Unlike the Times or the blogs, the NU study did note that when the problem surfaced over a decade ago, Explorers implemented a requirement that at least two adult, non-police supervisors act as chaperones at all Explorer functions.
Perhaps the blogosphere didn’t dig deeper into the difference between Explorers and Scouts or the facts surrounding old allegations of sexual abuse because they were too busy crafting predictable Hitler Youth analogies. Depending on how the blog leaned politically, headlines portrayed “Scouts” as either ‘Cheney Youth” or “Obama Youth.”

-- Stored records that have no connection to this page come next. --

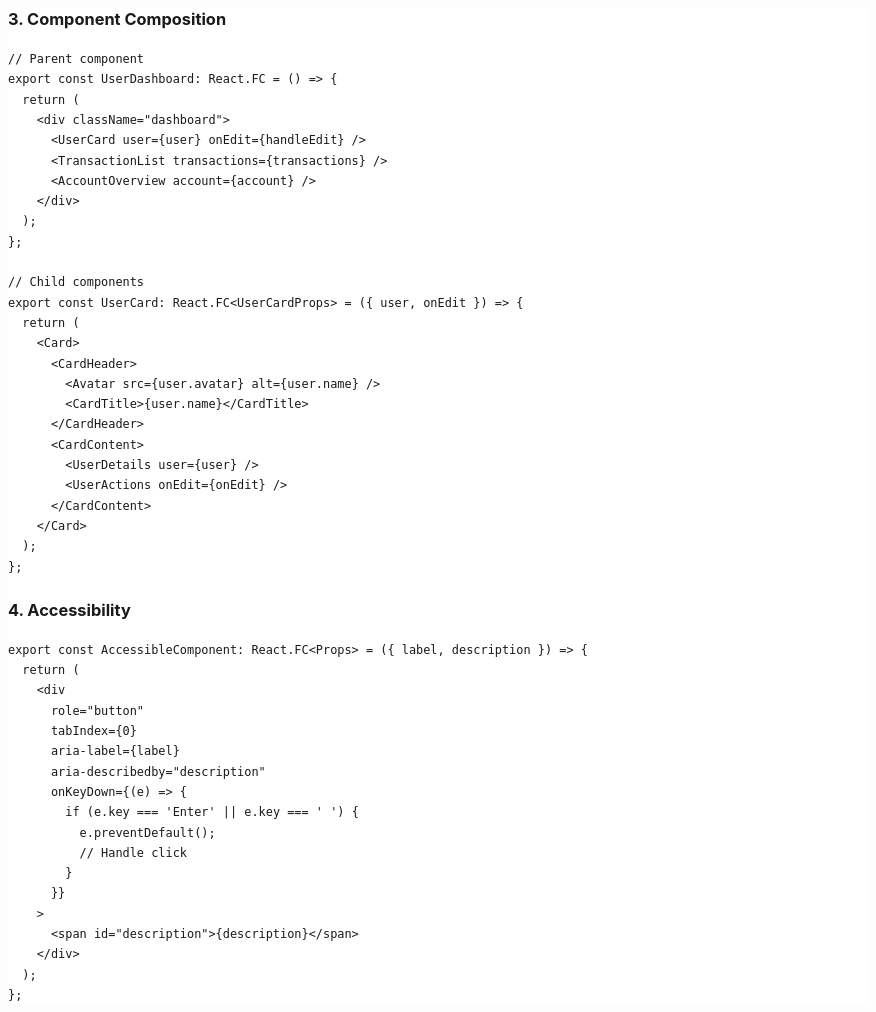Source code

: ### 3. Component Composition

```tsx
// Parent component
export const UserDashboard: React.FC = () => {
  return (
    <div className="dashboard">
      <UserCard user={user} onEdit={handleEdit} />
      <TransactionList transactions={transactions} />
      <AccountOverview account={account} />
    </div>
  );
};

// Child components
export const UserCard: React.FC<UserCardProps> = ({ user, onEdit }) => {
  return (
    <Card>
      <CardHeader>
        <Avatar src={user.avatar} alt={user.name} />
        <CardTitle>{user.name}</CardTitle>
      </CardHeader>
      <CardContent>
        <UserDetails user={user} />
        <UserActions onEdit={onEdit} />
      </CardContent>
    </Card>
  );
};
```

### 4. Accessibility

```tsx
export const AccessibleComponent: React.FC<Props> = ({ label, description }) => {
  return (
    <div
      role="button"
      tabIndex={0}
      aria-label={label}
      aria-describedby="description"
      onKeyDown={(e) => {
        if (e.key === 'Enter' || e.key === ' ') {
          e.preventDefault();
          // Handle click
        }
      }}
    >
      <span id="description">{description}</span>
    </div>
  );
};
```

(Cheney, of course, is fun to hate. Obama took a hit because the Times article mentioned that a role played by a “terrorist” in one of the simulations was that of a “disgruntled Iraq war vet,” rekindling outrage on the right over a recent Department of Homeland Security document identifying Second Amendment supporters, pro-life advocates, and returning war veterans as potential terrorists.)
Smart move on the Times’ part. By distracting the right wing bloggers with the war-veteran-turned-terrorist angle, traditional supporters of the BSA got off track in their commentary and “analysis.” Instead, they joined the fray labeling Scouts as “Boy Storm Troopers of America” and “Homeland Gestapo.”
The fact that the commentary quickly degraded into Nazi comparisons may provide an insight into why the Internet didn’t self correct. Early pioneers of the Internet who posted discussions on Usenet forums found that arguments, if carried on long enough, frequently resulted in someone dropping a Nazi or Hitler comparison. This occurred so frequently that an adage known as Goodwin’s Law developed stating that such comparisons were almost inevitable.
A corollary to Godwin’s Law states that once a Nazi analogy is made the debate is over and whoever made the comparison automatically loses the debate. In the case of the Scouting story, commentators bypassed reasoned discourse and immediately played the Nazi card. The discussion terminated and truth lost out.